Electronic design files

= = = =

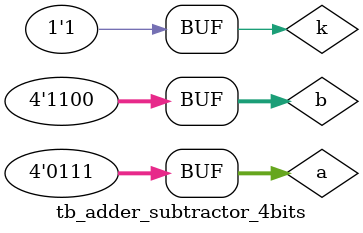
<source format=v>
`timescale 1ns / 1ps


module tb_adder_subtractor_4bits();
reg [3:0] a,b;
reg k;
wire [3:0] s;
wire cout;

adder_subtractor_4bits a1 (.s(s), .cout(cout), .a(a), .b(b), .k(k));
initial 
    begin
#5 
     a[0]=1; b[0]=1; k=0;
     a[1]=1; b[1]=1; 
     a[2]=1; b[2]=1;
     a[3]=1; b[3]=1;
#5
     a[0]=0; b[0]=1; k=1;
     a[1]=0; b[1]=1; 
     a[2]=0; b[2]=1;
     a[3]=0; b[3]=1;
#5
     a[0]=0; b[0]=1; k=0;
     a[1]=0; b[1]=1;
     a[2]=1; b[2]=0;
     a[3]=0; b[3]=1;
#5
     a[0]=1; b[0]=0; k=1;
     a[1]=1; b[1]=0; 
     a[2]=1; b[2]=1;
     a[3]=0; b[3]=1;
    end

endmodule
</source>
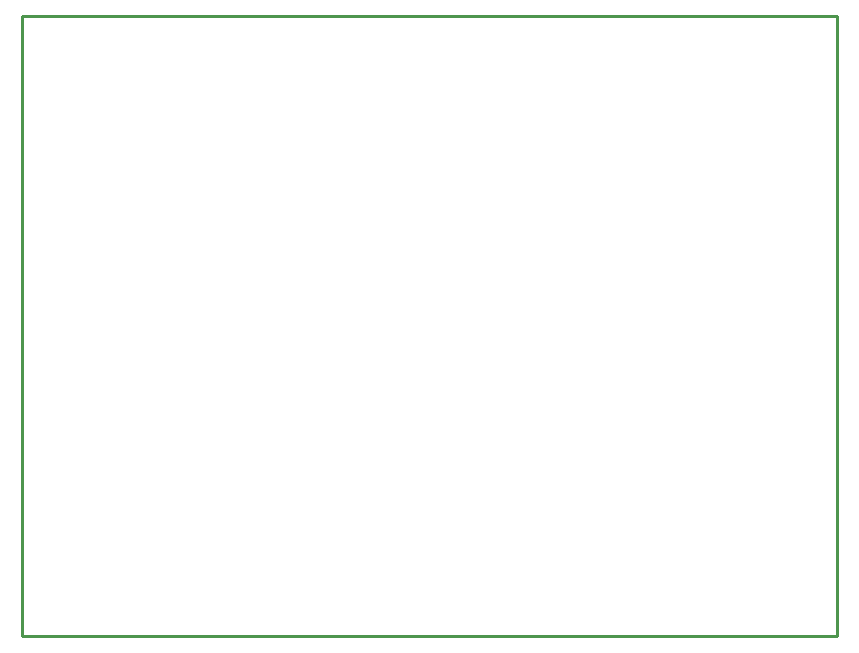
<source format=gko>
G04*
G04 #@! TF.GenerationSoftware,Altium Limited,Altium Designer,22.10.1 (41)*
G04*
G04 Layer_Color=16711935*
%FSLAX25Y25*%
%MOIN*%
G70*
G04*
G04 #@! TF.SameCoordinates,21556AB6-08DB-41F7-8633-05A54B1CEEA3*
G04*
G04*
G04 #@! TF.FilePolarity,Positive*
G04*
G01*
G75*
%ADD12C,0.01000*%
D12*
X0Y0D02*
X271654D01*
X271654Y206500D02*
X271654Y0D01*
X0Y206500D02*
X271654D01*
X0Y0D02*
Y206500D01*
M02*

</source>
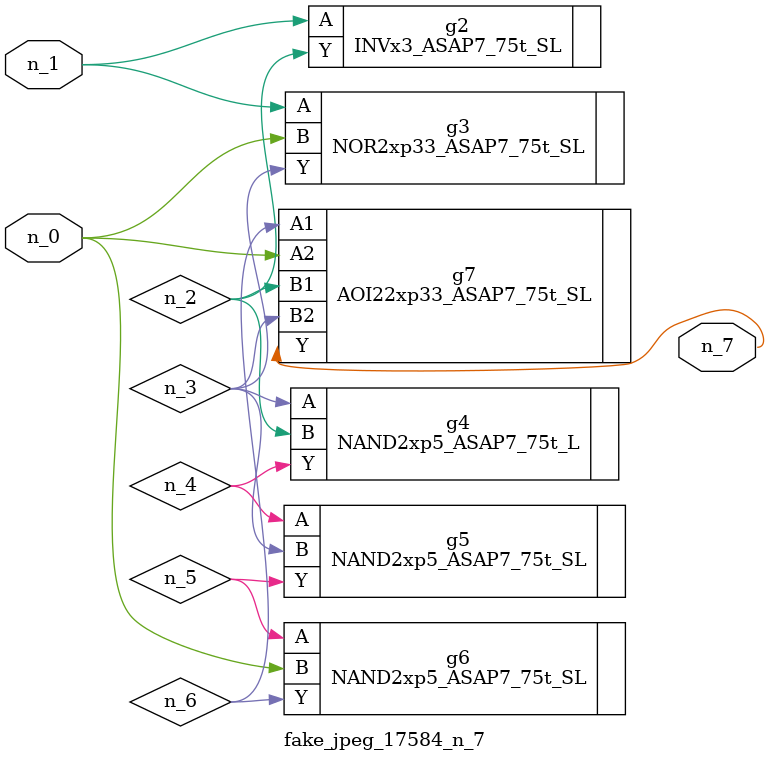
<source format=v>
module fake_jpeg_17584_n_7 (n_0, n_1, n_7);

input n_0;
input n_1;

output n_7;

wire n_2;
wire n_3;
wire n_4;
wire n_6;
wire n_5;

INVx3_ASAP7_75t_SL g2 ( 
.A(n_1),
.Y(n_2)
);

NOR2xp33_ASAP7_75t_SL g3 ( 
.A(n_1),
.B(n_0),
.Y(n_3)
);

NAND2xp5_ASAP7_75t_L g4 ( 
.A(n_3),
.B(n_2),
.Y(n_4)
);

NAND2xp5_ASAP7_75t_SL g5 ( 
.A(n_4),
.B(n_3),
.Y(n_5)
);

NAND2xp5_ASAP7_75t_SL g6 ( 
.A(n_5),
.B(n_0),
.Y(n_6)
);

AOI22xp33_ASAP7_75t_SL g7 ( 
.A1(n_6),
.A2(n_0),
.B1(n_2),
.B2(n_3),
.Y(n_7)
);


endmodule
</source>
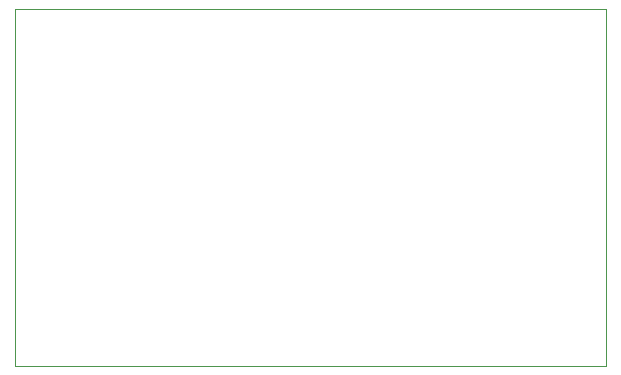
<source format=gbr>
%TF.GenerationSoftware,KiCad,Pcbnew,9.0.5*%
%TF.CreationDate,2025-10-30T10:34:48+09:00*%
%TF.ProjectId,MCU_Datalogger,4d43555f-4461-4746-916c-6f676765722e,1*%
%TF.SameCoordinates,Original*%
%TF.FileFunction,Profile,NP*%
%FSLAX46Y46*%
G04 Gerber Fmt 4.6, Leading zero omitted, Abs format (unit mm)*
G04 Created by KiCad (PCBNEW 9.0.5) date 2025-10-30 10:34:48*
%MOMM*%
%LPD*%
G01*
G04 APERTURE LIST*
%TA.AperFunction,Profile*%
%ADD10C,0.050000*%
%TD*%
G04 APERTURE END LIST*
D10*
X135763000Y-59436000D02*
X185801000Y-59436000D01*
X185801000Y-89662000D01*
X135763000Y-89662000D01*
X135763000Y-59436000D01*
M02*

</source>
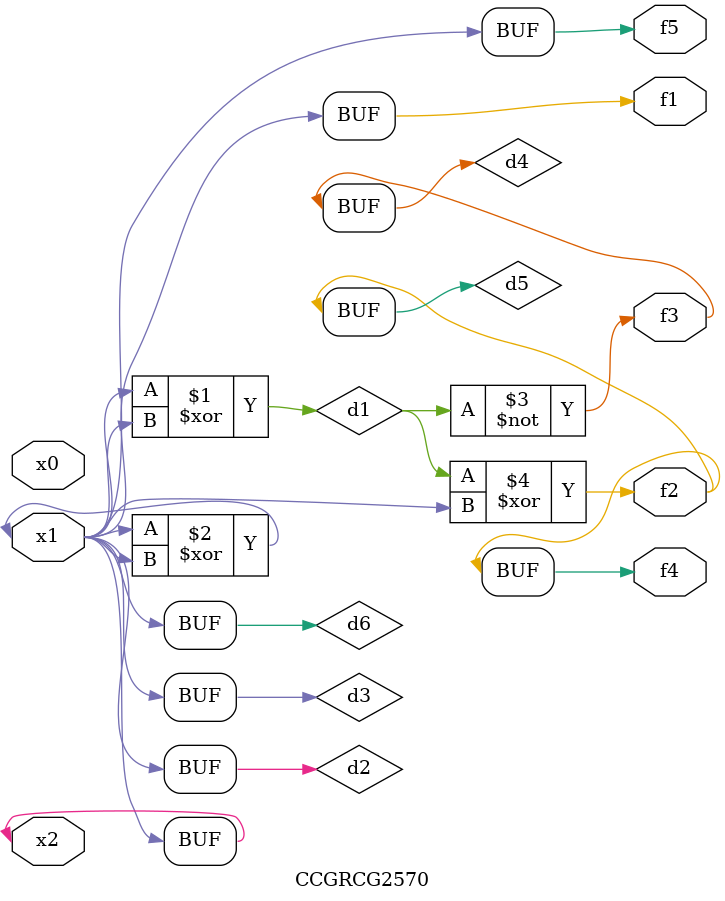
<source format=v>
module CCGRCG2570(
	input x0, x1, x2,
	output f1, f2, f3, f4, f5
);

	wire d1, d2, d3, d4, d5, d6;

	xor (d1, x1, x2);
	buf (d2, x1, x2);
	xor (d3, x1, x2);
	nor (d4, d1);
	xor (d5, d1, d2);
	buf (d6, d2, d3);
	assign f1 = d6;
	assign f2 = d5;
	assign f3 = d4;
	assign f4 = d5;
	assign f5 = d6;
endmodule

</source>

= = = =

(What is needed) Every record above must be printed exactly, except for its images.

(Answer area)
<source format=v>
`timescale 1ns / 1ps


module tb_adder_subtractor_4bits();
reg [3:0] a,b;
reg k;
wire [3:0] s;
wire cout;

adder_subtractor_4bits a1 (.s(s), .cout(cout), .a(a), .b(b), .k(k));
initial 
    begin
#5 
     a[0]=1; b[0]=1; k=0;
     a[1]=1; b[1]=1; 
     a[2]=1; b[2]=1;
     a[3]=1; b[3]=1;
#5
     a[0]=0; b[0]=1; k=1;
     a[1]=0; b[1]=1; 
     a[2]=0; b[2]=1;
     a[3]=0; b[3]=1;
#5
     a[0]=0; b[0]=1; k=0;
     a[1]=0; b[1]=1;
     a[2]=1; b[2]=0;
     a[3]=0; b[3]=1;
#5
     a[0]=1; b[0]=0; k=1;
     a[1]=1; b[1]=0; 
     a[2]=1; b[2]=1;
     a[3]=0; b[3]=1;
    end

endmodule
</source>
<source format=gko>
G04*
G04 #@! TF.GenerationSoftware,Altium Limited,Altium Designer,22.10.1 (41)*
G04*
G04 Layer_Color=16711935*
%FSLAX25Y25*%
%MOIN*%
G70*
G04*
G04 #@! TF.SameCoordinates,21556AB6-08DB-41F7-8633-05A54B1CEEA3*
G04*
G04*
G04 #@! TF.FilePolarity,Positive*
G04*
G01*
G75*
%ADD12C,0.01000*%
D12*
X0Y0D02*
X271654D01*
X271654Y206500D02*
X271654Y0D01*
X0Y206500D02*
X271654D01*
X0Y0D02*
Y206500D01*
M02*

</source>
<source format=v>
module fake_jpeg_17584_n_7 (n_0, n_1, n_7);

input n_0;
input n_1;

output n_7;

wire n_2;
wire n_3;
wire n_4;
wire n_6;
wire n_5;

INVx3_ASAP7_75t_SL g2 ( 
.A(n_1),
.Y(n_2)
);

NOR2xp33_ASAP7_75t_SL g3 ( 
.A(n_1),
.B(n_0),
.Y(n_3)
);

NAND2xp5_ASAP7_75t_L g4 ( 
.A(n_3),
.B(n_2),
.Y(n_4)
);

NAND2xp5_ASAP7_75t_SL g5 ( 
.A(n_4),
.B(n_3),
.Y(n_5)
);

NAND2xp5_ASAP7_75t_SL g6 ( 
.A(n_5),
.B(n_0),
.Y(n_6)
);

AOI22xp33_ASAP7_75t_SL g7 ( 
.A1(n_6),
.A2(n_0),
.B1(n_2),
.B2(n_3),
.Y(n_7)
);


endmodule
</source>
<source format=gbr>
%TF.GenerationSoftware,KiCad,Pcbnew,9.0.5*%
%TF.CreationDate,2025-10-30T10:34:48+09:00*%
%TF.ProjectId,MCU_Datalogger,4d43555f-4461-4746-916c-6f676765722e,1*%
%TF.SameCoordinates,Original*%
%TF.FileFunction,Profile,NP*%
%FSLAX46Y46*%
G04 Gerber Fmt 4.6, Leading zero omitted, Abs format (unit mm)*
G04 Created by KiCad (PCBNEW 9.0.5) date 2025-10-30 10:34:48*
%MOMM*%
%LPD*%
G01*
G04 APERTURE LIST*
%TA.AperFunction,Profile*%
%ADD10C,0.050000*%
%TD*%
G04 APERTURE END LIST*
D10*
X135763000Y-59436000D02*
X185801000Y-59436000D01*
X185801000Y-89662000D01*
X135763000Y-89662000D01*
X135763000Y-59436000D01*
M02*

</source>
<source format=v>
module CCGRCG2570(
	input x0, x1, x2,
	output f1, f2, f3, f4, f5
);

	wire d1, d2, d3, d4, d5, d6;

	xor (d1, x1, x2);
	buf (d2, x1, x2);
	xor (d3, x1, x2);
	nor (d4, d1);
	xor (d5, d1, d2);
	buf (d6, d2, d3);
	assign f1 = d6;
	assign f2 = d5;
	assign f3 = d4;
	assign f4 = d5;
	assign f5 = d6;
endmodule

</source>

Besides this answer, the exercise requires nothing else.